References in Power Query are incredibly useful. I often use it to organize my queries. But when you are using them you could trigger extra calls against your data sources.

The problem

Let say you created two Power Queries:

  • DatabaseData – This fetch data from a database
  • FileData – This fetch data from a file

Now you want to merge all this data into a single large table. You are creating a new query named AllData that is defined like this:

AllData definition
let
    Source = Table.Combine({FileData, DatabaseData})
in
    Source

Now when you update the data in all your queries this happens:

  • DatabaseData is updated by fetching data from the database.
  • FileData is updated by fetching data from the file.
  • AllData is updated by using the already fetched data from the two previous queries.

Wrong! This I what I thought would happen. Instead, what happens is that when AllData is updated a new call is made to the database and the file is read a second time.

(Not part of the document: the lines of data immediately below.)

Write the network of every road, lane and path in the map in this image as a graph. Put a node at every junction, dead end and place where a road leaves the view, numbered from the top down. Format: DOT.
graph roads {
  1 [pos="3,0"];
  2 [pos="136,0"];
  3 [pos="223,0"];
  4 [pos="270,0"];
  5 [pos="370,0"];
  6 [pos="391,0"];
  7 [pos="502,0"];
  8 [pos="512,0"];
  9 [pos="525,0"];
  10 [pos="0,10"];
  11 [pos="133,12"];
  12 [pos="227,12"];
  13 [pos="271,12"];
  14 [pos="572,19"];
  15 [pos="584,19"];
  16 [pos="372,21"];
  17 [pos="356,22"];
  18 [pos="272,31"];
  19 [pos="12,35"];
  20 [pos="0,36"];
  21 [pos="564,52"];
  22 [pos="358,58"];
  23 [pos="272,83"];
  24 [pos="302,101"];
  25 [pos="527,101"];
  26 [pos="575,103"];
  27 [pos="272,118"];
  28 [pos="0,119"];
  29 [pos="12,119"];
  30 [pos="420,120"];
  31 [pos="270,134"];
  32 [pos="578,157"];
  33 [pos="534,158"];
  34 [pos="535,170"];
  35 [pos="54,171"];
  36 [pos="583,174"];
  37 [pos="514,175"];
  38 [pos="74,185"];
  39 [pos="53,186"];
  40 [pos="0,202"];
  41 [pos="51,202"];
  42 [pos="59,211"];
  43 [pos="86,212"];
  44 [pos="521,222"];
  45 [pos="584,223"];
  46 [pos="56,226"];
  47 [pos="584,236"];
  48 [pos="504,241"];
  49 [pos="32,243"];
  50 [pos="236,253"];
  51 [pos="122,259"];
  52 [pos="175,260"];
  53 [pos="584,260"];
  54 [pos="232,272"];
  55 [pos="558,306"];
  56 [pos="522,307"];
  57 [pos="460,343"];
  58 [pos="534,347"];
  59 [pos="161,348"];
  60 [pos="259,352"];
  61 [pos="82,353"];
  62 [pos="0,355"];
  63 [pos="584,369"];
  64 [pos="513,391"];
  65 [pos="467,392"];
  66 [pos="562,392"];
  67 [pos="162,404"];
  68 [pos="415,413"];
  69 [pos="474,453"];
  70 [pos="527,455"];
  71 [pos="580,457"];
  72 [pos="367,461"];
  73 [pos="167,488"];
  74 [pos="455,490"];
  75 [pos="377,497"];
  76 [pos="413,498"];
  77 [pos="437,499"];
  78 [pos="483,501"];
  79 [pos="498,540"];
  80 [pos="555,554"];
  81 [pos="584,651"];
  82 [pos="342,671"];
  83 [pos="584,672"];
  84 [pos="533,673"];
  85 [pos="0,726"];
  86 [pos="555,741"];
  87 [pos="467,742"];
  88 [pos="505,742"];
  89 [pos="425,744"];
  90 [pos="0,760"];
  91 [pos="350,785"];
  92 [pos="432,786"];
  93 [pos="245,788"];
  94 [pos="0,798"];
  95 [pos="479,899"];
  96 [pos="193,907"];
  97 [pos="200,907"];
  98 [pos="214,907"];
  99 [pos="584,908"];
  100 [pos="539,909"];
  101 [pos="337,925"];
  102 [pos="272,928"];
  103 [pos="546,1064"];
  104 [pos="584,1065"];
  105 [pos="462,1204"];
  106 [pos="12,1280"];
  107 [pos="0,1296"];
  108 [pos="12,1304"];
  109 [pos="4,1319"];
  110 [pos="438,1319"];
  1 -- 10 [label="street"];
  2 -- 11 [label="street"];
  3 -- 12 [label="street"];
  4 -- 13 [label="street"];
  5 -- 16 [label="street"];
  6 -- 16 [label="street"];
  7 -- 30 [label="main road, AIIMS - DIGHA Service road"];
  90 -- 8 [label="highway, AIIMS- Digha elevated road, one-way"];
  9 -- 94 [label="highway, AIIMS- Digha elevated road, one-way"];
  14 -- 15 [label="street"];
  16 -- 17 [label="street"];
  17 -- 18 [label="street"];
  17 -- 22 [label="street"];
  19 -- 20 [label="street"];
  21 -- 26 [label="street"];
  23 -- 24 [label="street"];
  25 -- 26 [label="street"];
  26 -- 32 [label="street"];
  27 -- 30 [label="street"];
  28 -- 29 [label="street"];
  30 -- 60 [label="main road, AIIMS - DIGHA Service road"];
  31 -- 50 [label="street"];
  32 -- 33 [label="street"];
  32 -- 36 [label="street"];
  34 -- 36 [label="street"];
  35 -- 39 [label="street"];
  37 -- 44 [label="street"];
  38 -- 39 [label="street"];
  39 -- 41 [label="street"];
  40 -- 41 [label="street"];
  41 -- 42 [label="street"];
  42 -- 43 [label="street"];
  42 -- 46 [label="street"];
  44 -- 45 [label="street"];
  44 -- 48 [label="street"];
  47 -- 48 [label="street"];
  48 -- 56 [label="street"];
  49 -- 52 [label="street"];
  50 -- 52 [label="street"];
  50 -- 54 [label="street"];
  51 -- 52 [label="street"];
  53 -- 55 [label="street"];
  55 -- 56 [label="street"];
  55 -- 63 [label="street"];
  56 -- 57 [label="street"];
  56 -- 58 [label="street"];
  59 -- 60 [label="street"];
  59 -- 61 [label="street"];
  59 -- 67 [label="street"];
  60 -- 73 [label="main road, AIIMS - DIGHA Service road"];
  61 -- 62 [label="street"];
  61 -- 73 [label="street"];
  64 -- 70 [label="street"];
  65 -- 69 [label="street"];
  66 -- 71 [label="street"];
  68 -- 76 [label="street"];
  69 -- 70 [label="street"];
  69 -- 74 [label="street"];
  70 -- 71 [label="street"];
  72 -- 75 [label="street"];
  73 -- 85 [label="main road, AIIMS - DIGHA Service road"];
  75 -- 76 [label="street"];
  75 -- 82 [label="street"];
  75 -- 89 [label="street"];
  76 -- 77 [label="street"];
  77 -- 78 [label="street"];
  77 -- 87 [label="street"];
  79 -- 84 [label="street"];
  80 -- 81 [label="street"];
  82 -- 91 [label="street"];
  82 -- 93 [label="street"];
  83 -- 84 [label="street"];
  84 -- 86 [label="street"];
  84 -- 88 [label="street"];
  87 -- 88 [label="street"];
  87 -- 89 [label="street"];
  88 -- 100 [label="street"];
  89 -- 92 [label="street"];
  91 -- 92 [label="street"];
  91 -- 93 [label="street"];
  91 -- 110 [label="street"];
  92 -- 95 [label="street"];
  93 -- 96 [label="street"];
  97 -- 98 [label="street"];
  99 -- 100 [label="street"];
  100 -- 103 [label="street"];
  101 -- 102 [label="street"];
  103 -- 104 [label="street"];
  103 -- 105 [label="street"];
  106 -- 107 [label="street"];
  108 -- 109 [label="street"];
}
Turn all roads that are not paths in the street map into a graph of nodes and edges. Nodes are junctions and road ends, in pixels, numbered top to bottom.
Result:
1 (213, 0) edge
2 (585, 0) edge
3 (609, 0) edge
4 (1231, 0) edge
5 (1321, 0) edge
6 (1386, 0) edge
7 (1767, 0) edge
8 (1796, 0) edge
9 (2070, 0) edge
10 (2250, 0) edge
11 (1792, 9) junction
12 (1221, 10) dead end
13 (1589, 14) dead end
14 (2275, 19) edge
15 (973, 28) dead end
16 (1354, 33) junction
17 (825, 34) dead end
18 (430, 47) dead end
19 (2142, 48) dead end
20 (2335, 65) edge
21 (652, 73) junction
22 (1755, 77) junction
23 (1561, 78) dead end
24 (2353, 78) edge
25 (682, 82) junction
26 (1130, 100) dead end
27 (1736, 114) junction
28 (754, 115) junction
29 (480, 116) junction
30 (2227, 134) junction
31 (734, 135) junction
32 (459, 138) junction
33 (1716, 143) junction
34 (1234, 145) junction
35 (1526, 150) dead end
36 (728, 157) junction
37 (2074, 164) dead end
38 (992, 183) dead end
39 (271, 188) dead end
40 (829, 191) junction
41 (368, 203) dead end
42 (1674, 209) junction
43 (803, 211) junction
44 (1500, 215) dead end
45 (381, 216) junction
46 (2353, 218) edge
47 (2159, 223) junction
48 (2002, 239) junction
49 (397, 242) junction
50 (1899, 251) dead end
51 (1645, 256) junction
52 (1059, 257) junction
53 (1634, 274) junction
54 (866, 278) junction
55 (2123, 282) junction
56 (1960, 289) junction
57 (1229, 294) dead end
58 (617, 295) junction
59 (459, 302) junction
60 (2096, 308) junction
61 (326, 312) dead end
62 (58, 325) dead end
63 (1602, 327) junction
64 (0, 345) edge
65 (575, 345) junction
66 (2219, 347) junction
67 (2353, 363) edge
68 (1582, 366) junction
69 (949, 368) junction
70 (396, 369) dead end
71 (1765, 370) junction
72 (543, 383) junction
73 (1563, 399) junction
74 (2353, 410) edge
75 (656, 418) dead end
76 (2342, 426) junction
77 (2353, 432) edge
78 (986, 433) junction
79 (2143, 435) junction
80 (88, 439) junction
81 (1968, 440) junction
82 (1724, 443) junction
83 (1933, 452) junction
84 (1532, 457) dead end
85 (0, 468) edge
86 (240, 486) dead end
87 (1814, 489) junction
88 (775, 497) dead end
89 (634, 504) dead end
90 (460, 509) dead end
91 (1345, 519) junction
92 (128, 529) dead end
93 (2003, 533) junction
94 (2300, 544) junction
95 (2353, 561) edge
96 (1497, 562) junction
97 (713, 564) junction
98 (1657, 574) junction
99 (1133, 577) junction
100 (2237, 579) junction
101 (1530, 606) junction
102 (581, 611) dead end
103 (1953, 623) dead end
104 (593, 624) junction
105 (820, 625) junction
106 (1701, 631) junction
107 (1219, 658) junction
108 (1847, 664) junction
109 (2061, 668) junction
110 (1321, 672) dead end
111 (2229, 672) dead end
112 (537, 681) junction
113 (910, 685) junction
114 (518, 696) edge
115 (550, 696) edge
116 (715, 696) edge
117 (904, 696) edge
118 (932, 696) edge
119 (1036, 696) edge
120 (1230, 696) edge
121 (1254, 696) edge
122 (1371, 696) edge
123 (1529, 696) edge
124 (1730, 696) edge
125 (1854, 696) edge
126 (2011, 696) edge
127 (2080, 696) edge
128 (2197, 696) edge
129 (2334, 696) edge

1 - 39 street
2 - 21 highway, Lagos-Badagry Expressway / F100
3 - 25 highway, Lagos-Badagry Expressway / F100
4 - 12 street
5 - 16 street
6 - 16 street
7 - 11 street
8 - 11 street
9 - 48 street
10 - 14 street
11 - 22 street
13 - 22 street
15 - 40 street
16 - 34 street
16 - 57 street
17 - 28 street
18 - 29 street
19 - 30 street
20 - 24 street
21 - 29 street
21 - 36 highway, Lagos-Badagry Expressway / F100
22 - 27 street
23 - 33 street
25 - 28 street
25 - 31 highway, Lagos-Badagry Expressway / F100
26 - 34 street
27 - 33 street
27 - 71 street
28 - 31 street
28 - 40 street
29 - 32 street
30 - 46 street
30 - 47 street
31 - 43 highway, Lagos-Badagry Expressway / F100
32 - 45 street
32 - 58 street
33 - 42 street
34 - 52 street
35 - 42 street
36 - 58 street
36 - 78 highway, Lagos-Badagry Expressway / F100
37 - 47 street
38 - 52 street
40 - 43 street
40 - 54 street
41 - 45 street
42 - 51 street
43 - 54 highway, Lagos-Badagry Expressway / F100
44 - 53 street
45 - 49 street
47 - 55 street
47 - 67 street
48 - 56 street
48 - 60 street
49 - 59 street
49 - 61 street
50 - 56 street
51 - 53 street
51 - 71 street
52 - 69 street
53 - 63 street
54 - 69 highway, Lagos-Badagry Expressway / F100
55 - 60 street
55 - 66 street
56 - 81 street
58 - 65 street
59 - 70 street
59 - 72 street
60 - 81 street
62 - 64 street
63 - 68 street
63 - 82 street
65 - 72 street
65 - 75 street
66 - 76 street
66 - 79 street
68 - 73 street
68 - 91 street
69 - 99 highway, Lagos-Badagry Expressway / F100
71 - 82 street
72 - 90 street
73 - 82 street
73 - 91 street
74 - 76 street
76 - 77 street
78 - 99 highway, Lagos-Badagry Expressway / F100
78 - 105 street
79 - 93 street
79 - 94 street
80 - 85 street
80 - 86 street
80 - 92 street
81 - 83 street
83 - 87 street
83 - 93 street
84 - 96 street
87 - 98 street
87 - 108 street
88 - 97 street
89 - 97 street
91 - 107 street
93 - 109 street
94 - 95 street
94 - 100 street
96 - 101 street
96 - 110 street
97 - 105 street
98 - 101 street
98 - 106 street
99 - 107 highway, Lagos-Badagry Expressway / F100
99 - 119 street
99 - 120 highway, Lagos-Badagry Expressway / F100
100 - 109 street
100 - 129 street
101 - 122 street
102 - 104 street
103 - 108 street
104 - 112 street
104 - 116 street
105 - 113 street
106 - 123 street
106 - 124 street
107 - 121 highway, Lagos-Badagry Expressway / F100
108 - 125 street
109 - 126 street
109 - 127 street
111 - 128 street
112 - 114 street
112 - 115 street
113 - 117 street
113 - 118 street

The reason for this, as I understand it, is that Power Query is designed to push as much work against the data sources as possible. So, if AllData instead did some grouping on the database data this work would be pushed to the database. This could be a good thing.

But, in the situation above this is not what we want.

The solution

There are two potential solutions for this.

Block updating data in the queries

If we do not intend to use the data in DatabaseData and FileData we could block the update for these queries.

In Excel you right click on the queries, select properties, and then uncheck the option Refresh this connection on Refresh All.

Refresh this connection on Refresh All

If you are using PowerBI, you instead in the Power Query editor right click on the query and uncheck Include in report refresh.

Include in report refresh

Note when you do this AllData will still be using the latest data that is in the data sources. The difference is that DatabaseData and FileData will not be updated when you refresh all data in your document.

Use a calculated table

Another solution is to create a calculated table instead of having merging data in Power Query, this is only possible in PowerBI. In the Power BI editor select Table tools > New Table.

Add calculated table

Then you are entering this DAX command:

DAX
AllData = UNION(DatabaseData, FileData)

When all data is being updated, DatabaseData and FileData are updated first. Then the calculated table is created from the result from these queries. No additional calls are done against your database.

You could do a lot more than just union tables. You could do joins with different tables, add more columns and much more. There is more information about this in the documentation

Summary

I learned all this when I had a Power BI solution that was updating surprisingly slow. After some trouble shooting, I started to suspect that it made more request against my data sources than expected and this made the update process very slow. I wished I had learned this earlier.